INSTRUCTIONS TO FOLLOW:
Reproduce exactly, and only, the lines below from the one containing "camera: 15 degrees right, 0 degrees up" through the one containing "none -> pillow [97,256,176,321]".

Colored object listings
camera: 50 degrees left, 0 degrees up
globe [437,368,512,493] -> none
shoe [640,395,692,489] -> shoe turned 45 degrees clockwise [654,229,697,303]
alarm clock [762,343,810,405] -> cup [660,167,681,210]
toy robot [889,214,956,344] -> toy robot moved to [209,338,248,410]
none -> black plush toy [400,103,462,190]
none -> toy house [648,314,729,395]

...

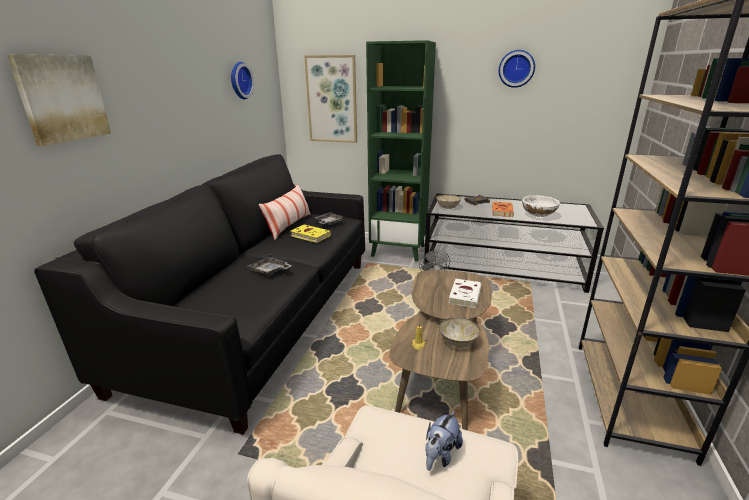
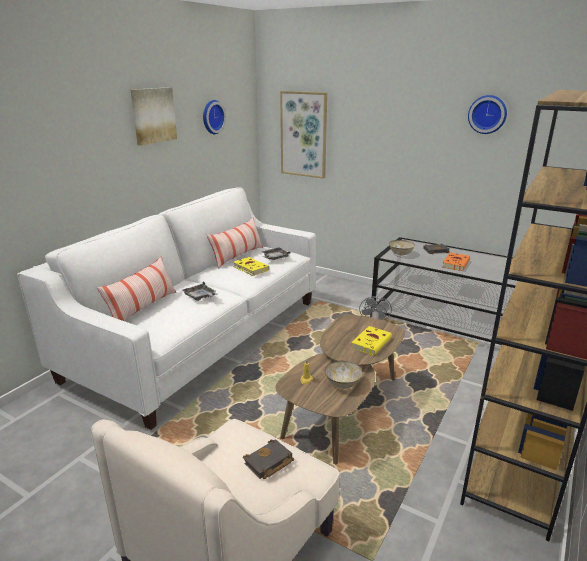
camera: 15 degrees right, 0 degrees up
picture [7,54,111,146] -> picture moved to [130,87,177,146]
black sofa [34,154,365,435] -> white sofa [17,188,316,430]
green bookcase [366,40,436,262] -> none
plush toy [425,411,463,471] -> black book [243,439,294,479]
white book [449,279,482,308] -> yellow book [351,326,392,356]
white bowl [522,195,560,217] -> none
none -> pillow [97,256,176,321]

TASK SOLUTION:
camera: 15 degrees right, 0 degrees up
picture [7,54,111,146] -> picture moved to [130,87,177,146]
black sofa [34,154,365,435] -> white sofa [17,188,316,430]
green bookcase [366,40,436,262] -> none
plush toy [425,411,463,471] -> black book [243,439,294,479]
white book [449,279,482,308] -> yellow book [351,326,392,356]
white bowl [522,195,560,217] -> none
none -> pillow [97,256,176,321]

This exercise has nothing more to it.